OOMKilled
This document explains the OOMKilled error in Kubernetes - how to identify, confirm, troubleshoot, and prevent it in production environments.
1. What Is OOMKilled?
OOMKilled occurs when a container uses more memory than its configured limit and is forcibly terminated by the Linux kernel.
- Kubernetes does not kill the container
- The kernel kills it to protect the node
- Kubernetes only reports what happened
2. What OOMKilled Does NOT Mean
OOMKilled does not mean:
- Kubernetes crashed
- The application exited normally
- There was a code exception
It strictly means: Memory limit was exceeded
3. Where OOMKilled Happens (Flow)
- Pod starts normally
- Memory usage increases
- Memory limit is crossed
- Linux kernel kills the process
- Container exits with code
137 - Pod shows
OOMKilled
4. Common Production Causes
| Cause | Description |
|---|---|
| Memory leak | Application never releases memory |
| Low memory limits | Limits set lower than real usage |
| Incorrect requests | Requests much lower than actual usage |
| JVM / Node / Python | No heap or memory tuning |
| Traffic spikes | Sudden increase in load |
5. How to Confirm OOMKilled (Always Verify)
Step 1: Describe the Pod
kubectl describe pod <pod-name>
Look for:
Reason: OOMKilled
Exit Code: 137
This confirms OOMKilled.
Step 2: Check Pod Status
kubectl get pod <pod-name>
Status may show: CrashLoopBackOff
6. Understand Requests vs Limits (Critical)
resources:
requests:
memory: "512Mi"
limits:
memory: "1Gi"
- Requests → used for scheduling
- Limits → enforced by the kernel
Exceed the limit → container is killed
7. Reproduce OOMKilled
Step 1: Create a Pod with Low Memory Limit
apiVersion: apps/v1
kind: Deployment
metadata:
name: oom-example
labels:
app: oom
spec:
replicas: 1
selector:
matchLabels:
app: outofmemory
template:
metadata:
labels:
app: outofmemory
spec:
containers:
- name: outofmemory
image: polinux/stress
command: ["stress"]
args: ["--vm", "1", "--vm-bytes", "200M", "--vm-hang", "1"]
resources:
limits:
memory: "64Mi"
The container tries to allocate 200 MB but is capped at a 64 Mi limit, so the kernel terminates it.
Apply:
kubectl apply -f oom-test.yaml
Step 2: Observe Pod Behavior
kubectl get pods
The pod restarts repeatedly and settles into CrashLoopBackOff.
Step 3: Confirm OOMKilled
kubectl describe pod <pod-name>
Look at the Last State block:
Last State: Terminated
Reason: OOMKilled
Exit Code: 137
Exit Code 137 is the reliable signal of a memory kill (128 + signal 9 / SIGKILL).

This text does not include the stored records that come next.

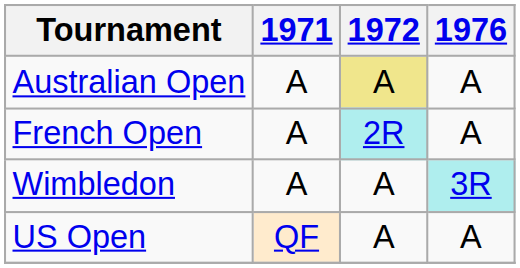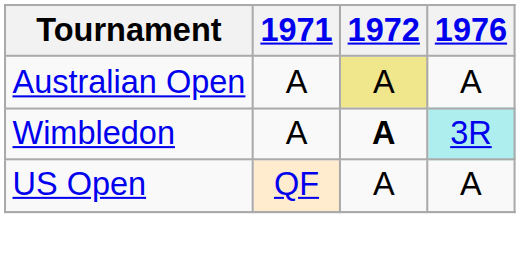- row: French Open | A | 2R | A
Wimbledon | 1972: normal -> bold
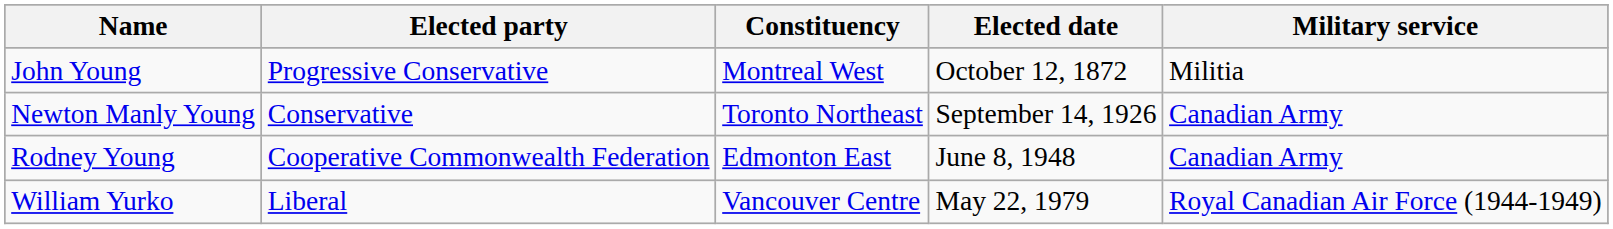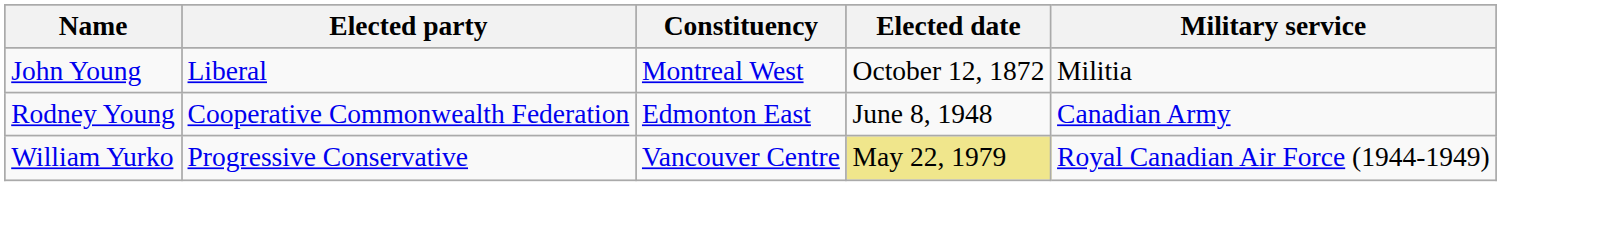John Young | Elected party: Progressive Conservative -> Liberal
- row: Newton Manly Young | Conservative | Toronto Northeast | September 14, 1926 | Canadian Army
William Yurko | Elected party: Liberal -> Progressive Conservative
William Yurko | Elected date: no background -> khaki background
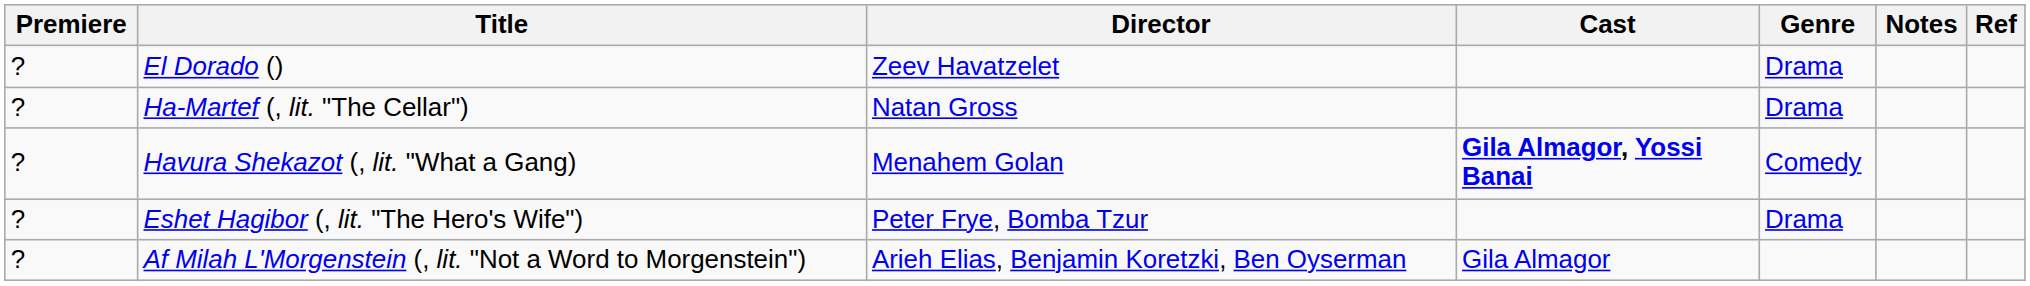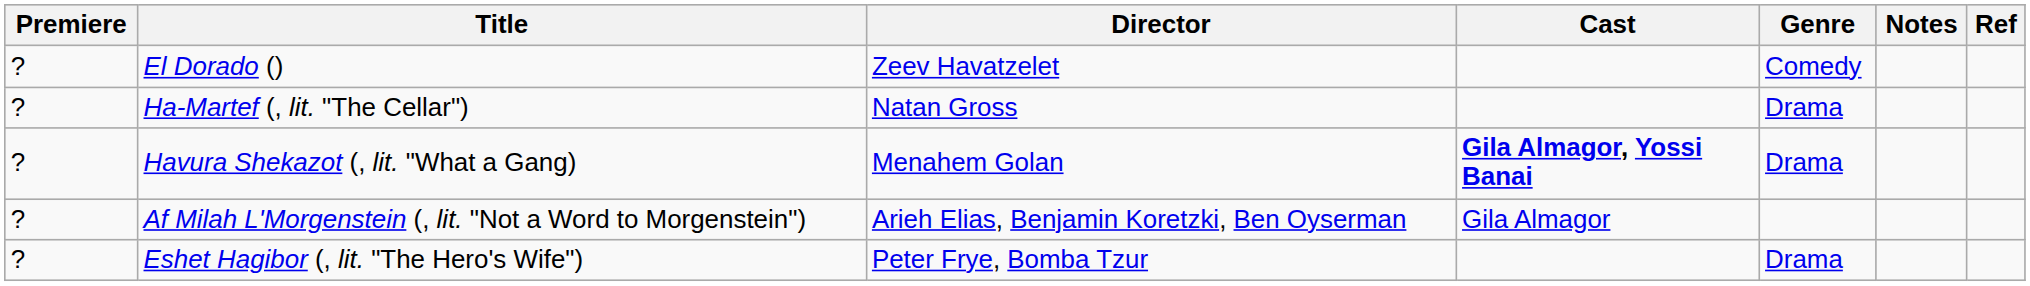El Dorado () | Genre: Drama -> Comedy
Havura Shekazot (, lit. "What a Gang) | Genre: Comedy -> Drama
rows swapped: Af Milah L'Morgenstein (, lit. "Not a Word to Morgenstein") <-> Eshet Hagibor (, lit. "The Hero's Wife")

The Reason field shows OOMKilled when the container's main process is the one the kernel kills. If the kernel kills a child process instead (as some workloads, including this stress example, can trigger), the Reason may instead read Error with the same exit code 137. In both cases the container was terminated for exceeding its memory limit.
8. How to Troubleshoot
Step 1: Check Real Memory Usage
kubectl top pod <pod-name>
Compare:
- Actual usage
- Memory request
- Memory limit
Step 2: Identify the Offending Pod
- Look for pods near memory limit
- Check restart count
- Review application logs
Step 3: Fix the Root Cause
| Scenario | Fix |
|---|---|
| Memory leak | Fix application |
| Low limit | Increase memory limit |
| Bursty usage | Increase limit + headroom |
| JVM apps | Set heap size |
| High load | Scale replicas |
9. What NOT to Do
- Disable memory limits
- Ignore OOMKilled events
- Set very low requests
- Remove node pressure protections
These lead to node crashes.
Golden Rules
-
Memory requests must reflect real application usage, not assumptions or best-case estimates. Incorrect requests lead to poor scheduling and instability.
-
Memory limits must always include headroom to handle traffic spikes, GC cycles, and temporary memory bursts. Limits set too tight will inevitably cause OOMKilled.
-
Memory-intensive applications must be explicitly tuned (Java, Node.js, Python). Default runtime settings are not container-aware and often exceed Kubernetes memory limits.
10. Prevention Best Practices
- Always set memory requests & limits
- Monitor pod memory usage
- Alert on OOMKilled events
- Test workloads under load
- Tune language runtimes
11. Final Statement
OOMKilled is not a Kubernetes bug. It is Kubernetes and Linux protecting node stability.
If memory limits are ignored, the kernel enforces them.